• [Work to complete] Reproduce every line of the data, exactly and without its pictures.

• [Records shown]
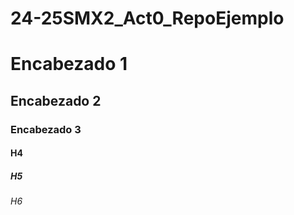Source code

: # 24-25SMX2_Act0_RepoEjemplo

# Encabezado 1
## Encabezado 2
### Encabezado 3
#### H4 
##### H5 
###### H6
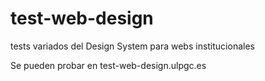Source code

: # test-web-design
tests variados del Design System para webs institucionales

Se pueden probar en test-web-design.ulpgc.es
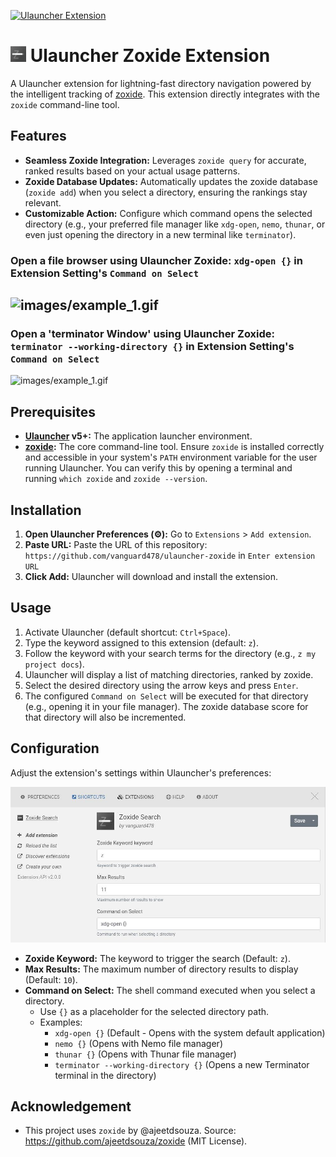 [![Ulauncher Extension](https://img.shields.io/badge/Ulauncher-Extension-green.svg?style=for-the-badge)](https://ext.ulauncher.io/-/github-vanguard478-ulauncher-zoxide)

# <img src="images/icon.svg" alt="drawing" width="25"/>  Ulauncher Zoxide Extension

A Ulauncher extension for lightning-fast directory navigation powered by the intelligent tracking of [zoxide](https://github.com/ajeetdsouza/zoxide). This extension directly integrates with the `zoxide` command-line tool.

## Features

* **Seamless Zoxide Integration:** Leverages `zoxide query` for accurate, ranked results based on your actual usage patterns.
* **Zoxide Database Updates:** Automatically updates the zoxide database (`zoxide add`) when you select a directory, ensuring the rankings stay relevant.
* **Customizable Action:** Configure which command opens the selected directory (e.g., your preferred file manager like `xdg-open`, `nemo`, `thunar`, or even just opening the directory in a new terminal like `terminator`).
### Open a file browser using Ulauncher Zoxide: `xdg-open {}` in Extension Setting's `Command on Select`
![images/example_1.gif](images/example_1.gif "Open File Browser")
---
### Open a 'terminator Window' using Ulauncher Zoxide: `terminator --working-directory {}` in Extension Setting's `Command on Select`
![images/example_1.gif](images/example_2.gif "Open Terminal")

## Prerequisites

* **[Ulauncher](https://ulauncher.io/) v5+:** The application launcher environment.
* **[zoxide](https://github.com/ajeetdsouza/zoxide):** The core command-line tool. Ensure `zoxide` is installed correctly and accessible in your system's `PATH` environment variable for the user running Ulauncher. You can verify this by opening a terminal and running `which zoxide` and `zoxide --version`.

## Installation

1.  **Open Ulauncher Preferences (⚙):** Go to `Extensions` > `Add extension`.
2.  **Paste URL:** Paste the URL of this repository: `https://github.com/vanguard478/ulauncher-zoxide` in `Enter extension URL`
3.  **Click Add:** Ulauncher will download and install the extension.


## Usage

1.  Activate Ulauncher (default shortcut: `Ctrl+Space`).
2.  Type the keyword assigned to this extension (default: `z`).
3.  Follow the keyword with your search terms for the directory (e.g., `z my project docs`).
4.  Ulauncher will display a list of matching directories, ranked by zoxide.
5.  Select the desired directory using the arrow keys and press `Enter`.
6.  The configured `Command on Select` will be executed for that directory (e.g., opening it in your file manager). The zoxide database score for that directory will also be incremented.

## Configuration

Adjust the extension's settings within Ulauncher's preferences:

![images/config.jpg](images/config.jpg "Config")

* **Zoxide Keyword:** The keyword to trigger the search (Default: `z`).
* **Max Results:** The maximum number of directory results to display (Default: `10`).
* **Command on Select:** The shell command executed when you select a directory.
    * Use `{}` as a placeholder for the selected directory path.
    * Examples:
        * `xdg-open {}` (Default - Opens with the system default application)
        * `nemo {}` (Opens with Nemo file manager)
        * `thunar {}` (Opens with Thunar file manager)
        * `terminator --working-directory {}` (Opens a new Terminator terminal in the directory)
 
## Acknowledgement 
- This project uses `zoxide` by @ajeetdsouza. Source: https://github.com/ajeetdsouza/zoxide (MIT License).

• [Exercise output]
Source code

: # 24-25SMX2_Act0_RepoEjemplo

# Encabezado 1
## Encabezado 2
### Encabezado 3
#### H4 
##### H5 
###### H6
Source code

: # test-web-design
tests variados del Design System para webs institucionales

Se pueden probar en test-web-design.ulpgc.es
 [![Ulauncher Extension](https://img.shields.io/badge/Ulauncher-Extension-green.svg?style=for-the-badge)](https://ext.ulauncher.io/-/github-vanguard478-ulauncher-zoxide)

# <img src="images/icon.svg" alt="drawing" width="25"/>  Ulauncher Zoxide Extension

A Ulauncher extension for lightning-fast directory navigation powered by the intelligent tracking of [zoxide](https://github.com/ajeetdsouza/zoxide). This extension directly integrates with the `zoxide` command-line tool.

## Features

* **Seamless Zoxide Integration:** Leverages `zoxide query` for accurate, ranked results based on your actual usage patterns.
* **Zoxide Database Updates:** Automatically updates the zoxide database (`zoxide add`) when you select a directory, ensuring the rankings stay relevant.
* **Customizable Action:** Configure which command opens the selected directory (e.g., your preferred file manager like `xdg-open`, `nemo`, `thunar`, or even just opening the directory in a new terminal like `terminator`).
### Open a file browser using Ulauncher Zoxide: `xdg-open {}` in Extension Setting's `Command on Select`
![images/example_1.gif](images/example_1.gif "Open File Browser")
---
### Open a 'terminator Window' using Ulauncher Zoxide: `terminator --working-directory {}` in Extension Setting's `Command on Select`
![images/example_1.gif](images/example_2.gif "Open Terminal")

## Prerequisites

* **[Ulauncher](https://ulauncher.io/) v5+:** The application launcher environment.
* **[zoxide](https://github.com/ajeetdsouza/zoxide):** The core command-line tool. Ensure `zoxide` is installed correctly and accessible in your system's `PATH` environment variable for the user running Ulauncher. You can verify this by opening a terminal and running `which zoxide` and `zoxide --version`.

## Installation

1.  **Open Ulauncher Preferences (⚙):** Go to `Extensions` > `Add extension`.
2.  **Paste URL:** Paste the URL of this repository: `https://github.com/vanguard478/ulauncher-zoxide` in `Enter extension URL`
3.  **Click Add:** Ulauncher will download and install the extension.


## Usage

1.  Activate Ulauncher (default shortcut: `Ctrl+Space`).
2.  Type the keyword assigned to this extension (default: `z`).
3.  Follow the keyword with your search terms for the directory (e.g., `z my project docs`).
4.  Ulauncher will display a list of matching directories, ranked by zoxide.
5.  Select the desired directory using the arrow keys and press `Enter`.
6.  The configured `Command on Select` will be executed for that directory (e.g., opening it in your file manager). The zoxide database score for that directory will also be incremented.

## Configuration

Adjust the extension's settings within Ulauncher's preferences:

![images/config.jpg](images/config.jpg "Config")

* **Zoxide Keyword:** The keyword to trigger the search (Default: `z`).
* **Max Results:** The maximum number of directory results to display (Default: `10`).
* **Command on Select:** The shell command executed when you select a directory.
    * Use `{}` as a placeholder for the selected directory path.
    * Examples:
        * `xdg-open {}` (Default - Opens with the system default application)
        * `nemo {}` (Opens with Nemo file manager)
        * `thunar {}` (Opens with Thunar file manager)
        * `terminator --working-directory {}` (Opens a new Terminator terminal in the directory)
 
## Acknowledgement 
- This project uses `zoxide` by @ajeetdsouza. Source: https://github.com/ajeetdsouza/zoxide (MIT License).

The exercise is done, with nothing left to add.